== AIM OF THE TASK ==
Please rewrite the data below, putting "catalog" wherever "catalogue" appears and keeping everything else the same.

Stored data entries
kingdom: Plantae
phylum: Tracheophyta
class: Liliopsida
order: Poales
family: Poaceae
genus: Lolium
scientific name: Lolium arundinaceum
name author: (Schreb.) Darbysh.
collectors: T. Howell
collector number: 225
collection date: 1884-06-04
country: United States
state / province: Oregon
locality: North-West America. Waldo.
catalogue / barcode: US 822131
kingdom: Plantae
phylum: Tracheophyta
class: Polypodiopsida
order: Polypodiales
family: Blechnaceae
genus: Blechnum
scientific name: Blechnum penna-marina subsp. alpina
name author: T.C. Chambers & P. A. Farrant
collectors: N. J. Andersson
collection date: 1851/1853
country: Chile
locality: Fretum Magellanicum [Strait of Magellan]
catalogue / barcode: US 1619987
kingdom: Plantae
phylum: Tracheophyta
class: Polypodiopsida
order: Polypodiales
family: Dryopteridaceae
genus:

== TASK OUTPUT ==
kingdom: Plantae
phylum: Tracheophyta
class: Liliopsida
order: Poales
family: Poaceae
genus: Lolium
scientific name: Lolium arundinaceum
name author: (Schreb.) Darbysh.
collectors: T. Howell
collector number: 225
collection date: 1884-06-04
country: United States
state / province: Oregon
locality: North-West America. Waldo.
catalog / barcode: US 822131
kingdom: Plantae
phylum: Tracheophyta
class: Polypodiopsida
order: Polypodiales
family: Blechnaceae
genus: Blechnum
scientific name: Blechnum penna-marina subsp. alpina
name author: T.C. Chambers & P. A. Farrant
collectors: N. J. Andersson
collection date: 1851/1853
country: Chile
locality: Fretum Magellanicum [Strait of Magellan]
catalog / barcode: US 1619987
kingdom: Plantae
phylum: Tracheophyta
class: Polypodiopsida
order: Polypodiales
family: Dryopteridaceae
genus:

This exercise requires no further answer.